3割負担は全疾患に適用?
保険について
執筆・監修: 高野義道(院長)/ はり師・きゅう師国家資格 / 開業28年
効果には個人差があります。
Questionご質問
Q. 鍼灸の保険治療について教えて下さい。どうも難しいのでなかなか理解できません。先日主治医から同意書を頂き保険治療を開始しました。今までは自費治療で1回3500円支払ってきましたが、保険治療なら3割負担で1回1050円になるものと思っていました。しかし今回請求されたのが2450円でしたので、これでは7割負担になってしまいますよね?これであっているのでしょうか?それともおたくが不正なことをしているのですか?
Answer回答
当院の健康保険(療養費)について
当院は2016年(平成28年)12月末をもって、健康保険による鍼灸施術の取り扱いを原則停止しています。法令上、「病院の保険(薬の処方など)」と「鍼灸の保険(療養費)」を同時に利用できないためです。当院の患者さんはほとんどが病院で薬を処方されており、実質的に鍼灸保険が使えない状況が続いたこと、保険財政の厳格化で過去に遡って不適用となる事例もあったことから、手続きを完璧にしても使えないなら最初から保険で施術しない方針に転換しました。

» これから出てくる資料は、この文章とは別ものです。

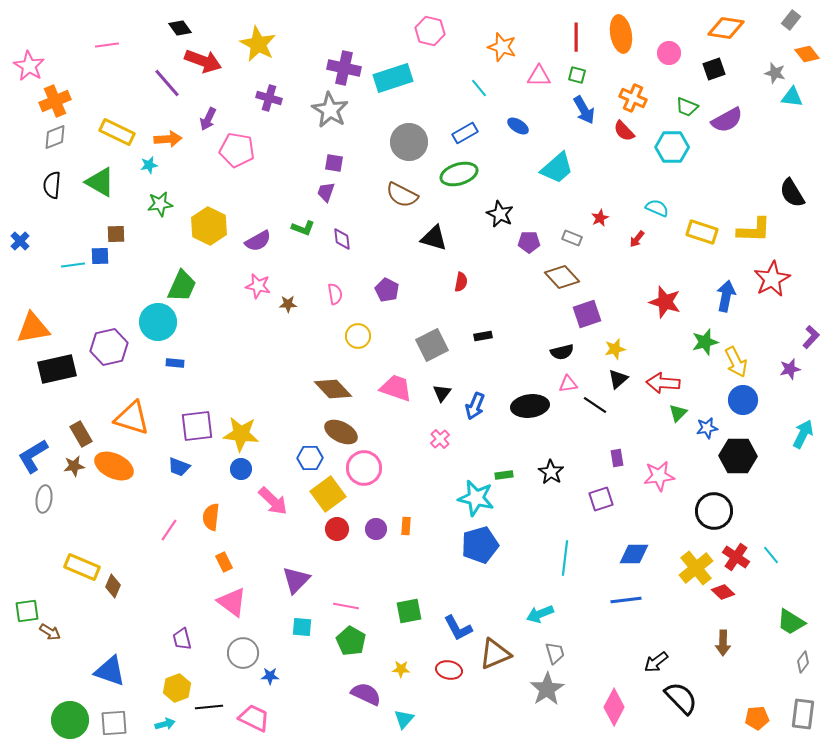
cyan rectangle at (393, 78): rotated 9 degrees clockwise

停止後は、病院での保険診療と当院での鍼灸(自費)を問題なく並行して受けていただけるようになっています。助成制度の詳細は料金表の助成制度の欄をご覧ください。
助成制度(市区町村の補助)は利用できます
- 宮崎市国民健康保険の加入者:1回1,200円×年60回(4/1〜3/31)
- 後期高齢者(75歳以上・宮崎市内):1回1,000円×年48回(4/1〜3/31)
- 後期高齢者(75歳以上・宮崎市外・宮崎県内):1回1,000円×年24回(4/1〜3/31)
毎回、助成受領証(施設利用者証)とマイナ保険証または資格確認書をご持参ください。宮崎市以外の国民健康保険では助成制度は使えません。
交通事故によるむちうちなどは自賠責保険での施術が可能です(医師の同意書は不要)。
まず当院について:2016年(平成28年)12月末以降、当院では健康保険による鍼灸施術を行っていません。ご質問のような「当院で保険に切り替えた」ケースは、現在の当院では該当しません。現行の料金は受付時にも確認できます。
一般的な誤解として多いのが、「自費の総額の3割が患者負担になる」という考え方です。鍼灸の健康保険は、施術のうち保険で認められる部分だけが3割負担の対象になり、残りは自費です。そのため、たとえば自費総額が高いコースでも、請求額が「7割負担に見える」ことは、制度上起こり得ます。これは不正請求とは限りません。
ただし、病院で薬を処方されている方が鍼灸保険を使うと、法令上問題になる場合があります。当院が保険取り扱いをやめた背景にも、この点があります。助成制度(補助金)の計算は健康保険とは別です。助成制度を使う場合は、助成受領証とマイナ保険証または資格確認書が必要です。